Браконьер, стр. 47

— Таково ваше личное мнение, мистер Тревор, — сказал судья. — Значит ли это, что и подсудимый основывает на такой версии свое оправдание?

Мистер Тревор слегка замялся.

— Милорд, — сказал он, — мой подзащитный виновным себя не признает.

— Это я уже знаю, но желательно установить, признает ли он все-таки, что ружье выстрелило нечаянно, так как он не имел никакой нужды убивать разносчика?

— Милорд, я обязан заявить, что мой подзащитный ничего подобного не признает.

— Я полагаю, принимая во внимание всю совокупность обстоятельств, что для вас было бы гораздо надежнее придерживаться именно такого способа защиты… Впрочем, это ваше дело, — мягко заметил судья.

Перед мистером Тревором вставала дилемма. Он не знал, на что решиться. Утверждать положительно, что ружье выстрелило случайно? А вдруг подсудимый возьмет да и скажет, что выстрела совсем не было? Между тем, только при этом условии и можно было надеяться на удовлетворительный исход процесса. Мистер Тревор заметил, что его нерешительности все удивляются — судья, и присяжные, и коронный обвинитель. Весь состав суда.

— Итак, вы утверждаете, что ружье выстрелило случайно? — ребром поставил вопрос судья.

— Милорд, я не делал выстрела из ружья, — заявил Джо твердым, спокойным голосом.
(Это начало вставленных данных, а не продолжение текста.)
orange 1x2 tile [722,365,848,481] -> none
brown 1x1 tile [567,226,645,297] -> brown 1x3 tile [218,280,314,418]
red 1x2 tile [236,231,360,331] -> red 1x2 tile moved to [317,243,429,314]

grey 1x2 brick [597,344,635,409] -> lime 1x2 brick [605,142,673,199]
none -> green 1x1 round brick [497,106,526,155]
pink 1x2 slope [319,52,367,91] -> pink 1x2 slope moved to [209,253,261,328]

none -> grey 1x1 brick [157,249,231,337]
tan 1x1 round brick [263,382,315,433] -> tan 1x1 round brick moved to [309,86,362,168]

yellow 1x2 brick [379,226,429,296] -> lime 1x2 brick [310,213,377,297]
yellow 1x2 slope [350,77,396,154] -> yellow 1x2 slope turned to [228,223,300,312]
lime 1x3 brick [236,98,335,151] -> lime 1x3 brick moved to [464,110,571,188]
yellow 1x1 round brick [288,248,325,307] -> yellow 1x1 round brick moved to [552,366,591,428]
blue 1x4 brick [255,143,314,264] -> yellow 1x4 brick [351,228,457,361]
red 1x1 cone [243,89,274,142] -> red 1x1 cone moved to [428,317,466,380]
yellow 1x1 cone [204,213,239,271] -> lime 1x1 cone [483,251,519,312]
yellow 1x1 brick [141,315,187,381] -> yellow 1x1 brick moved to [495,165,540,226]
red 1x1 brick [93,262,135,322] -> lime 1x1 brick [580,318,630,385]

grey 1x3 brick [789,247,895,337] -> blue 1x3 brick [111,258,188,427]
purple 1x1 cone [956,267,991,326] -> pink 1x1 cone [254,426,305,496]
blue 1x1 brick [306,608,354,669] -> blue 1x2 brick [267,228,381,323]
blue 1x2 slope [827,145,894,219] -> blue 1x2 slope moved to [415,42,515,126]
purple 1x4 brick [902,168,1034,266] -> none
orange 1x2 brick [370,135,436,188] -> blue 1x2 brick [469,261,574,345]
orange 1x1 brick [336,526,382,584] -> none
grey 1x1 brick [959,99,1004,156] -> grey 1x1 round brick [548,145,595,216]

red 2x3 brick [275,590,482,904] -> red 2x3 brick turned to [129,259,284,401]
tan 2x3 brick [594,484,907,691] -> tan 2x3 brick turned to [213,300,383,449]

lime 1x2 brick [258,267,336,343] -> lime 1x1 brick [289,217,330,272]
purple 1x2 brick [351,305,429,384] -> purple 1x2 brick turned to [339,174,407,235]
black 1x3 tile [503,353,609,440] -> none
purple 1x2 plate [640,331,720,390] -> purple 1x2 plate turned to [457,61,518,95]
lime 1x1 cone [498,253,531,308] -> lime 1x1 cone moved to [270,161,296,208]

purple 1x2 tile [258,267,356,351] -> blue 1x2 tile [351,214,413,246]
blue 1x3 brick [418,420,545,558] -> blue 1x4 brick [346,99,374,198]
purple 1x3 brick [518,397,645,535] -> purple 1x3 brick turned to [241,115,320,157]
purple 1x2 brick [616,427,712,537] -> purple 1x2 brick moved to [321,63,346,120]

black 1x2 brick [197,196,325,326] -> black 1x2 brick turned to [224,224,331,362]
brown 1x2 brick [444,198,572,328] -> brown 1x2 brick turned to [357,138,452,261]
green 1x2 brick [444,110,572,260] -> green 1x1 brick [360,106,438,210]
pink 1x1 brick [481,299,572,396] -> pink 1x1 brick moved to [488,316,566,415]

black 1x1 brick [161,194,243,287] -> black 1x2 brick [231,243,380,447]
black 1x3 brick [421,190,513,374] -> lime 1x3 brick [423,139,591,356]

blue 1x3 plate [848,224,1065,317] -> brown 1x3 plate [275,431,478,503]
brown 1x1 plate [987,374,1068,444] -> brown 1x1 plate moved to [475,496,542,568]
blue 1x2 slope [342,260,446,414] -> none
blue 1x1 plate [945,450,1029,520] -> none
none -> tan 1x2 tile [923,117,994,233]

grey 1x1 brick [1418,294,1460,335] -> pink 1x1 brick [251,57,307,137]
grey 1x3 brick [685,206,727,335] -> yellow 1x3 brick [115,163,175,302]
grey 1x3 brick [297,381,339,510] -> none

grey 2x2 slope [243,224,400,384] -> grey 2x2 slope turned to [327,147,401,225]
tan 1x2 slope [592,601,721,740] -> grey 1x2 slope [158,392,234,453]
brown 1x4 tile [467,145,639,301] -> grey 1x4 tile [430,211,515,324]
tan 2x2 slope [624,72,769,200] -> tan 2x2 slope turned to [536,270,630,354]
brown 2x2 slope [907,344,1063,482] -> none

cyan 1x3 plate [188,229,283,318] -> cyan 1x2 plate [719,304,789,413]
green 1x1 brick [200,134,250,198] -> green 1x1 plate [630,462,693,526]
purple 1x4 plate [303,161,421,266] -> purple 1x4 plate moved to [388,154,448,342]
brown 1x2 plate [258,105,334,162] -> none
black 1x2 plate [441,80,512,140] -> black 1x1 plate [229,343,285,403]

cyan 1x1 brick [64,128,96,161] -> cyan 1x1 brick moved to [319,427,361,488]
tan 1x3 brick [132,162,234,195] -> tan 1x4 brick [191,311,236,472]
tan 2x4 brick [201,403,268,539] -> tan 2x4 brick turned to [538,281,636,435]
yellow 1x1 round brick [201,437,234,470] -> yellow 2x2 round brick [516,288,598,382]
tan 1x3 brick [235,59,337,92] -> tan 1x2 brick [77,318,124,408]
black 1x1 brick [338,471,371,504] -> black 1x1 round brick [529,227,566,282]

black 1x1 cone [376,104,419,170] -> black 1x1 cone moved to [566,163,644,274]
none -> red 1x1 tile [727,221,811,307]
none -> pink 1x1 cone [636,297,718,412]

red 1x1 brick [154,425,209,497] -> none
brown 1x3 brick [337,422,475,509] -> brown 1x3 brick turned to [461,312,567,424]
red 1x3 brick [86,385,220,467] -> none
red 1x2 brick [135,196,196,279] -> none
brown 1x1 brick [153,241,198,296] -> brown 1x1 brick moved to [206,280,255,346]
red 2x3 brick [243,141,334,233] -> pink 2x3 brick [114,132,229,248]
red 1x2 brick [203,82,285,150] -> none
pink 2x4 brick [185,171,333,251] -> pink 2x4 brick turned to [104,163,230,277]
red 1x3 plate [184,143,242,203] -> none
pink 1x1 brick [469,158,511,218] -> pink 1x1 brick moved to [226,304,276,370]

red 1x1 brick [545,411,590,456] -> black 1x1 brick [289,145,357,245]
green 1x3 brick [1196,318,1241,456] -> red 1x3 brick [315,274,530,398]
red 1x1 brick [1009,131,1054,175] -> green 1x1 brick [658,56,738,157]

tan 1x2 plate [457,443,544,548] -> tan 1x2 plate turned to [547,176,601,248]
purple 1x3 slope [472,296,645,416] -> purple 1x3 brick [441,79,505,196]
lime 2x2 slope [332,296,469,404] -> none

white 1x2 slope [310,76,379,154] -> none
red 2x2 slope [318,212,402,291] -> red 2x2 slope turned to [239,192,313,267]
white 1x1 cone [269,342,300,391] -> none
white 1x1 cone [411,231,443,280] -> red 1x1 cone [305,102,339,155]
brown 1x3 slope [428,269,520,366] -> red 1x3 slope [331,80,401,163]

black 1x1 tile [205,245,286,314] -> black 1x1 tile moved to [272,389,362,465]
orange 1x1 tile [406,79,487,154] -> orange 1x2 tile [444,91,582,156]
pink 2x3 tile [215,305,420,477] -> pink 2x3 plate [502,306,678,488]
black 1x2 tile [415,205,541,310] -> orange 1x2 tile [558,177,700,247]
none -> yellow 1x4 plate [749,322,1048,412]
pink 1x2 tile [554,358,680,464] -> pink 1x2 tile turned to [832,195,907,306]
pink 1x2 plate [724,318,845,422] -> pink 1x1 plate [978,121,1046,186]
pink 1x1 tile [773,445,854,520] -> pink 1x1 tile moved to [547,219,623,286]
— Подсудимый сам за меня ответил на вопрос, — сказал мистер Тревор. — Мы оба отлично понимаем, что если бы мы признали факт нечаянного выстрела, то судьба подсудимого была бы вверена надежному и интеллигентному составу присяжных, но факт остается фактом: мой подзащитный выстрела не делал и совершенно не виновен в убийстве, которое ему приписывается.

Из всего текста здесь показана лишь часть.